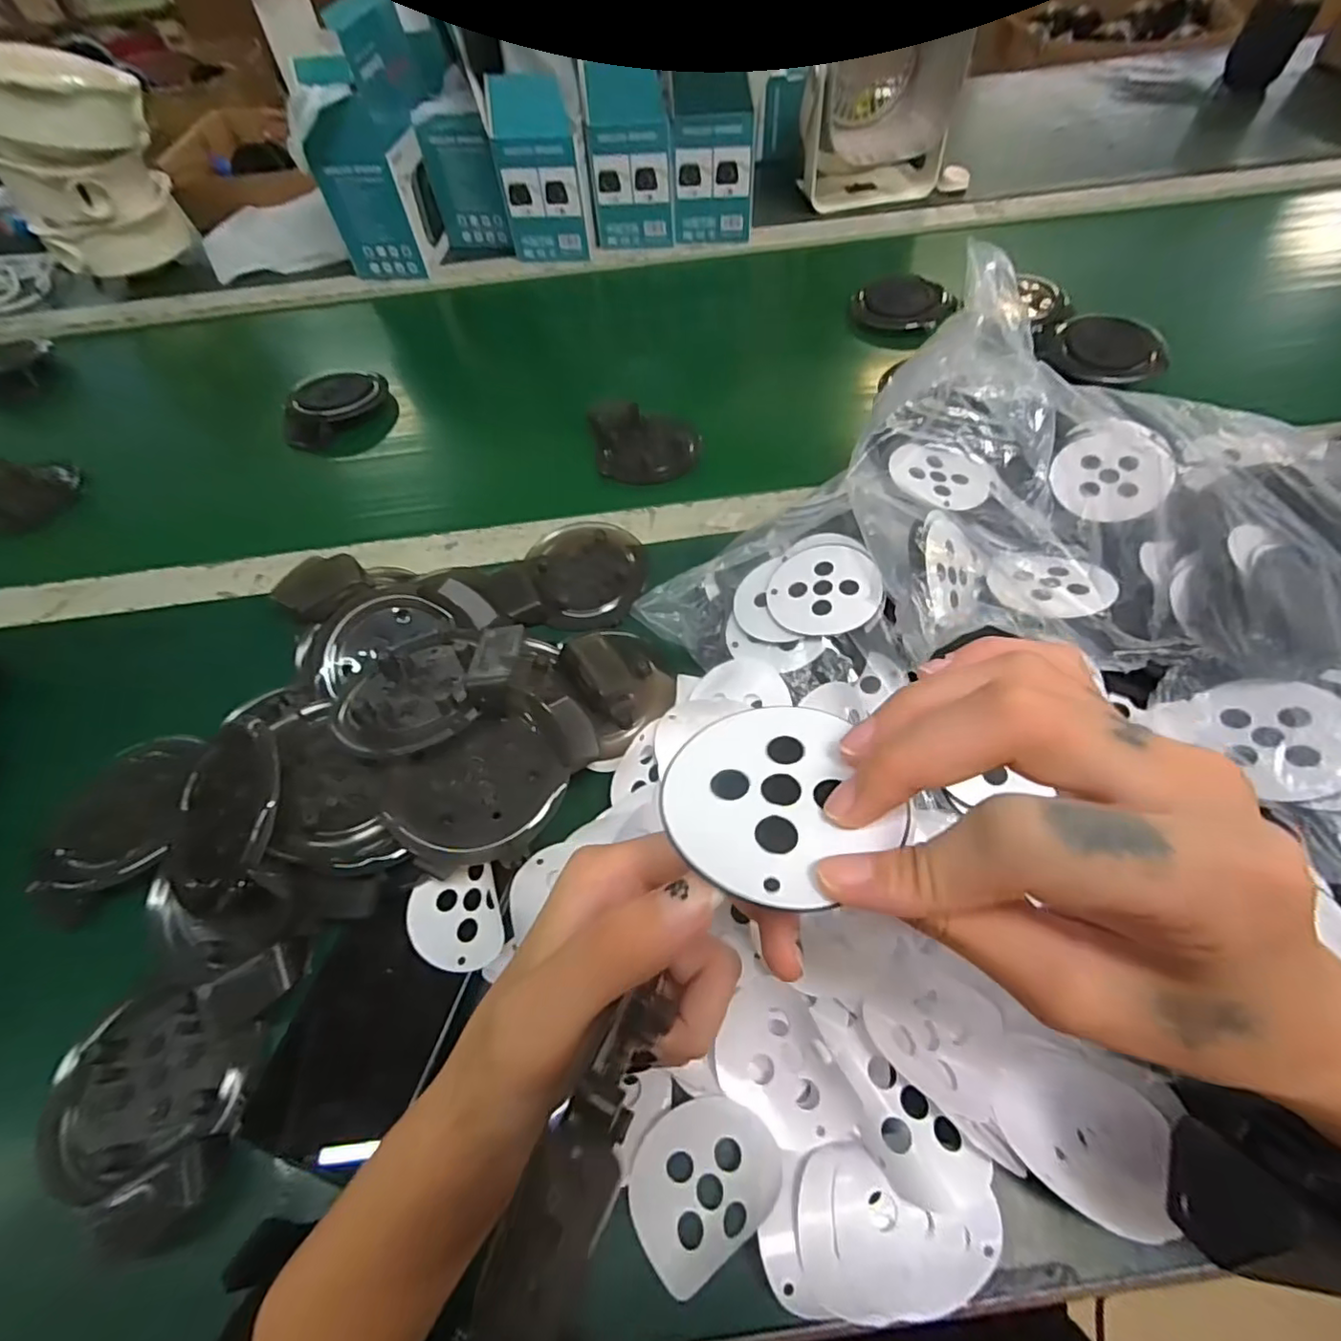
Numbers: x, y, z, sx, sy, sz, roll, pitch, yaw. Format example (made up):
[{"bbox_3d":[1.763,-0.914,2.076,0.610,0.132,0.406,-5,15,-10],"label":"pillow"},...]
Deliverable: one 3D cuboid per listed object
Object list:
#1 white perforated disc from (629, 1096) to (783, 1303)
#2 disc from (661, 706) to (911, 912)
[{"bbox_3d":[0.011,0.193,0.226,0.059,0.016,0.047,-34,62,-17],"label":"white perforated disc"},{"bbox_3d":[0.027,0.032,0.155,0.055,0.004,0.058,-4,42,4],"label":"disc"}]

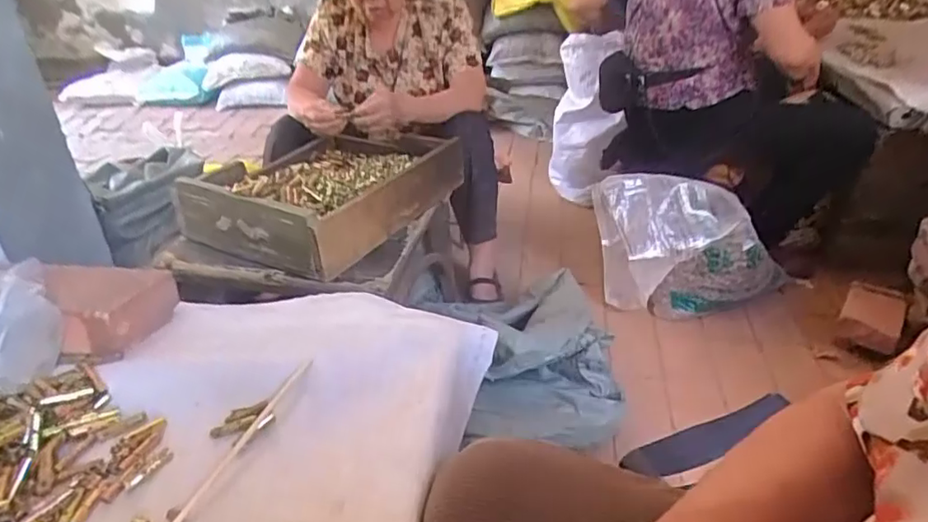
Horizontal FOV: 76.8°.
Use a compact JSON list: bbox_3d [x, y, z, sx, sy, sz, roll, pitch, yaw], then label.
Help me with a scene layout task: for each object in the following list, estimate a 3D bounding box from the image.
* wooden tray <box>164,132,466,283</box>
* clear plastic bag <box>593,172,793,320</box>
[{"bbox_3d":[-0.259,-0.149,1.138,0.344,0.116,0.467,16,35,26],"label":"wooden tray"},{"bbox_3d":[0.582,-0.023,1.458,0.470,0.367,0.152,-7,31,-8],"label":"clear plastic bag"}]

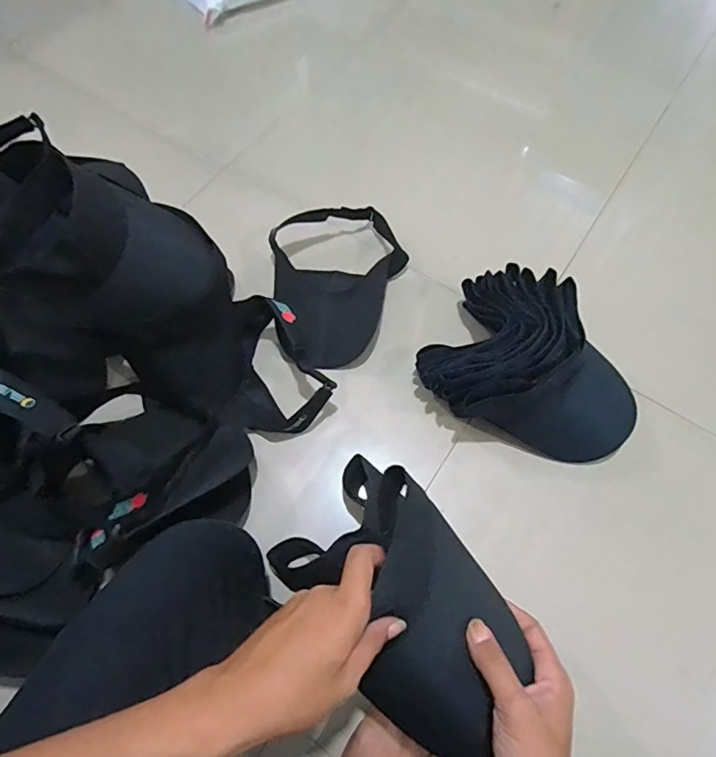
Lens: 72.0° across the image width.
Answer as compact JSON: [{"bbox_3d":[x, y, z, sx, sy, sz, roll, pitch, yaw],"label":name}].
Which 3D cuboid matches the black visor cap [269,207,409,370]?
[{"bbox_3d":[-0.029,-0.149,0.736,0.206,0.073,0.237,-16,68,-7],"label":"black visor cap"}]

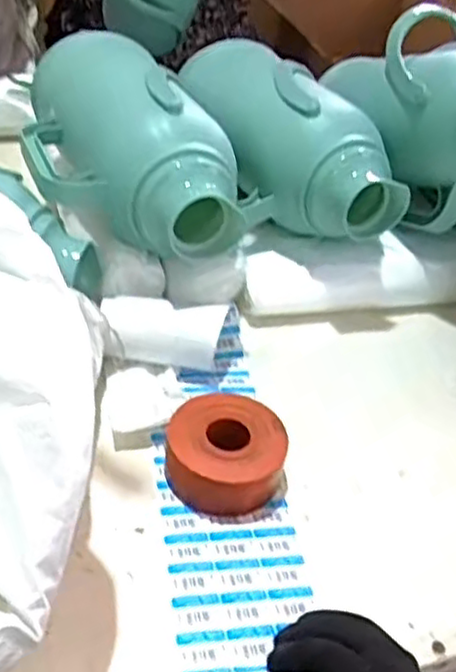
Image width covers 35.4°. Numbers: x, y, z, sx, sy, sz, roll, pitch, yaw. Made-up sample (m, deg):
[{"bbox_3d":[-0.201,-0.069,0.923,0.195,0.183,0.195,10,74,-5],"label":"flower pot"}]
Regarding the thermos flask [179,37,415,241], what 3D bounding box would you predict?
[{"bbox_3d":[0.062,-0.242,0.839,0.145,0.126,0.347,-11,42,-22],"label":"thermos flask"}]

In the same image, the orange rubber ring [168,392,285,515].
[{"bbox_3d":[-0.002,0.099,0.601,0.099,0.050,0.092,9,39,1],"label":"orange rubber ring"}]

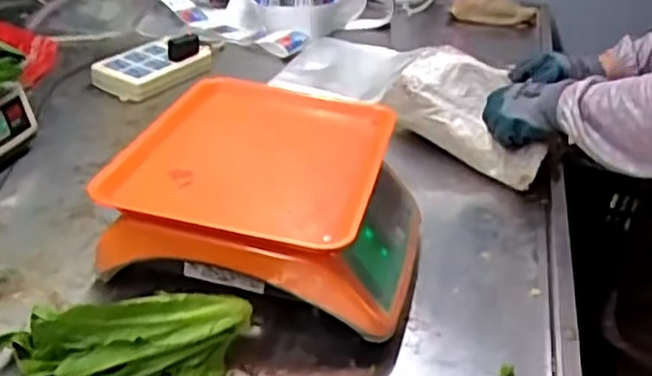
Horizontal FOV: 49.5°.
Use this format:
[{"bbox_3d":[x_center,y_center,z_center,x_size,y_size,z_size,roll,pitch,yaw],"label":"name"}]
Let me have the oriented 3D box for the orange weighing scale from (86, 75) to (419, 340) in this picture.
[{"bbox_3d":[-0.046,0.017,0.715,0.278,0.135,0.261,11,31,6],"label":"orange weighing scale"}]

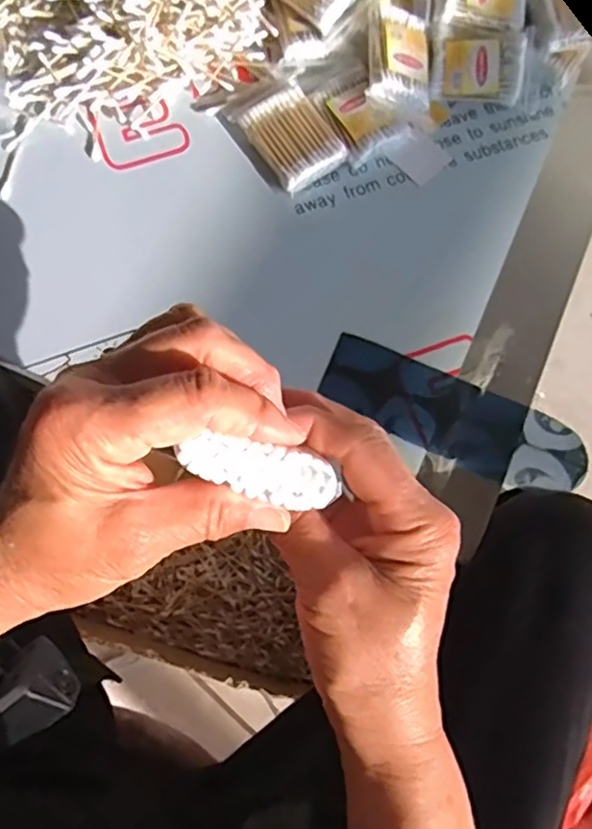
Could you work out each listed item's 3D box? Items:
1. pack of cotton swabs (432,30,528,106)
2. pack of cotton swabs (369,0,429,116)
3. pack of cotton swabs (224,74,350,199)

Prompt ▸ Give again, exactly as written above, each line from the one that has "#2 disc from (661, 706) to (911, 912)" to the one that has "wooden tray <box>164,132,466,283</box>", both included; omit the pictures.

Answer below ▸
#2 disc from (661, 706) to (911, 912)
[{"bbox_3d":[0.011,0.193,0.226,0.059,0.016,0.047,-34,62,-17],"label":"white perforated disc"},{"bbox_3d":[0.027,0.032,0.155,0.055,0.004,0.058,-4,42,4],"label":"disc"}]

Horizontal FOV: 76.8°.
Use a compact JSON list: bbox_3d [x, y, z, sx, sy, sz, roll, pitch, yaw], then label.
Help me with a scene layout task: for each object in the following list, estimate a 3D bounding box from the image.
* wooden tray <box>164,132,466,283</box>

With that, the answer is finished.